Господи, что же это я, и на что это я так сетую... так громко, и так не полуприлично - а совсем уж непристойно. Разве эти вопросы собирался я решать, приступая к писанию, разве это мои вопросы? Мои вопросы совсем другие, другими они были и тогда, когда я не умел их задать - и поздно, наверное, задавать их теперь, когда столько времени утекло с тех пор, теперь, когда у меня свои свойства, свои радости и неудачи, свои надежды на будущее, свои улыбки, гримаски, обеды... нет, не в своём доме, а в вагончиках-гостиницах, и холодная чужая постель. Всё у меня теперь - своё, как и полагается: каждому ведь своё. Поздно, и тогда... что за дело мне и любому другому до того сгинувшего пятьдесят второго года, до всего пропавшего, и может быть - не существовавшего вовсе времени с его ужимками и позами, всякими его словечками и скрытыми в них смыслами, зачем их восстанавливать сейчас? Зачем им, давно пребывающим в мире духовном рядом с вечным духом Бориса, то есть, совершенным, такая несовершенная плоть, и зачем же я так отчаянно взращиваю им эту плоть, ору, стучу в литавры, звоню в колокола, нарушая административную тишину всех гостиниц этого мира, всех её коридоров и этажей, номеров - зачем ты это делаешь, урод, спрашиваю я себя, с кем ты лукавишь в одиночном-то номере?
Глядя на своё отражение в гостиничном мутном зеркале, я говорю себе: глянь в окно, дурень. Не глазей на себя, как прыщавый мальчик, тебе должно быть уже стыдно это делать. Не ломайся, девочка, говорю я себе, скажи прямо: ты вопишь так, потому что речь идёт не о каких-то там туманных вопросах, а о ясных ответах, о деле давно решённом. Речь идёт о любви.
Эти вопли... они сами - ответ на жестокое заявление небесной администрации: ваш номер не первый, а семнадцатый, да и ключ, извините, давно утрачен. Поговорим, так сказать, об утраченной любви.

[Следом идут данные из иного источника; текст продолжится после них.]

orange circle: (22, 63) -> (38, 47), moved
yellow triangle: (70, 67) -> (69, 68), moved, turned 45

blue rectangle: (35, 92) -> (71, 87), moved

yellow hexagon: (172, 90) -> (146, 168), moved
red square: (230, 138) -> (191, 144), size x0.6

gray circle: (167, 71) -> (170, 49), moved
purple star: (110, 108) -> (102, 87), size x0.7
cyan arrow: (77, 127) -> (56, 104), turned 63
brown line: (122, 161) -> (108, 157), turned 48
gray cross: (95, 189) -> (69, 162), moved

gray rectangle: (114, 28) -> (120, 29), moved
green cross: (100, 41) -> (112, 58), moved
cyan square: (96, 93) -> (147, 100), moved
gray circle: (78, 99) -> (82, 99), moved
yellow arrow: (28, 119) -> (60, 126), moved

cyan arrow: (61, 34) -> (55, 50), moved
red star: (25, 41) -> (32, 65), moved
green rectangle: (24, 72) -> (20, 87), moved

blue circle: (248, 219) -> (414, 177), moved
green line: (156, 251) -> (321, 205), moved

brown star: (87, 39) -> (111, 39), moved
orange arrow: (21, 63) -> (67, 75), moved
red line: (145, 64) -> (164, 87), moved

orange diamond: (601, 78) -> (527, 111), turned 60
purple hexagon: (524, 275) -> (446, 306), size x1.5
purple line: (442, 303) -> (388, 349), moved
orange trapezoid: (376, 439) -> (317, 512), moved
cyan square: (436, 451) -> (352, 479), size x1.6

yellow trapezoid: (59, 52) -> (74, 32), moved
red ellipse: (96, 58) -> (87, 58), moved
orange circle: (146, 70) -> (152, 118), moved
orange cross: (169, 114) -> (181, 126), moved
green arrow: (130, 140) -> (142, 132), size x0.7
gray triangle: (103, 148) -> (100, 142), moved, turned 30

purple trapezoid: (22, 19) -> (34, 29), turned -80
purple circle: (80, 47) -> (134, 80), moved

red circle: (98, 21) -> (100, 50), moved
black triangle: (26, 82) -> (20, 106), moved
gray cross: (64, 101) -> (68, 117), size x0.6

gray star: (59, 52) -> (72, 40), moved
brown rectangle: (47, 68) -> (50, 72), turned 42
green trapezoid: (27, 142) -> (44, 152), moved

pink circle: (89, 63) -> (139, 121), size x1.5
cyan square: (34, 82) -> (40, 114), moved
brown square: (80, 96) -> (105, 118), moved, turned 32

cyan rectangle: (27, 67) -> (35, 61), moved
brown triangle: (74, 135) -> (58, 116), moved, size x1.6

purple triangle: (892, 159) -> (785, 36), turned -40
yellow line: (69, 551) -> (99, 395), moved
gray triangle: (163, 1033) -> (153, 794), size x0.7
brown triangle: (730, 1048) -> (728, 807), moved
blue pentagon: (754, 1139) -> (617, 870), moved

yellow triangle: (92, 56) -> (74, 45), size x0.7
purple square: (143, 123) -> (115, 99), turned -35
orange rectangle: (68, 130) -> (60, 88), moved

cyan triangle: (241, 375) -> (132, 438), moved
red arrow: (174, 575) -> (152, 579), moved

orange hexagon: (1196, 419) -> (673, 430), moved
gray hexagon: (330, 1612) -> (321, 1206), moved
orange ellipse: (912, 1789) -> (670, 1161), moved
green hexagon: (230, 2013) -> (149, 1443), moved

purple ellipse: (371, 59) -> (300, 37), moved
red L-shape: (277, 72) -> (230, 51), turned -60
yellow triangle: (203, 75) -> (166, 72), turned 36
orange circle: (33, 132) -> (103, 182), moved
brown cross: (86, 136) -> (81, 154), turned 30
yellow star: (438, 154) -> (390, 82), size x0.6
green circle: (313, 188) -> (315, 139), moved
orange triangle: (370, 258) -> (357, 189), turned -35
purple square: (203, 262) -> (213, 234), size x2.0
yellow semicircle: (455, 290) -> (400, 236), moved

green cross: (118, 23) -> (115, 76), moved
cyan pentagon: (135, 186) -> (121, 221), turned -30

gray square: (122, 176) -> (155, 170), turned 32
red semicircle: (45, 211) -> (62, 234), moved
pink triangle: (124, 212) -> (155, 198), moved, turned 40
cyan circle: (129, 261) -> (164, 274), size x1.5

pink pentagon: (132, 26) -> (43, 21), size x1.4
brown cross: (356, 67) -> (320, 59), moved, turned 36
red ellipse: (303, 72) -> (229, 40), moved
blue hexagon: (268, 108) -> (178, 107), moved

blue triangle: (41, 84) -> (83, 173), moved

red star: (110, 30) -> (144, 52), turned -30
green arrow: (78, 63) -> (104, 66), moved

Не прячься от себя в гальюн, говорю я себе, именно dort... там ты с собой и встретишься. Ты отлично знаешь, что все эти вопли и речи, упиханные многозначащими возгласами и малозначащими частицами, всезначащими мычанием и хрюканьем, а также ничего не значащими названиями предметов и действий, о названиях свойств следует и вовсе молчать, наделённые всеми знаками препинания - и самими препинаниями, заиканиями, заполненными кашлем паузами, все эти песни не о любви. Они - вместо неё, утраченной навеки, они - само тело любви, они - это она. Эти Lieder - мёртвая, без малейшей надежды на будущее воскресение, плоть твоей любви, говорю я себе. Ну, и хорошо.
Хорошо, я не стану ломаться, не буду прятаться. Все эти слова суть тело моей невылупившейся любви к Жанне. Моей чахоточной, нервной, так и не явившейся на дневной свет из чрева малиновой ночи пятьдесят второго, любви. Да, если не ломаться, то признать всё это совсем легко.
Жанна Цололос... Одного только признать нельзя: что можно её не любить.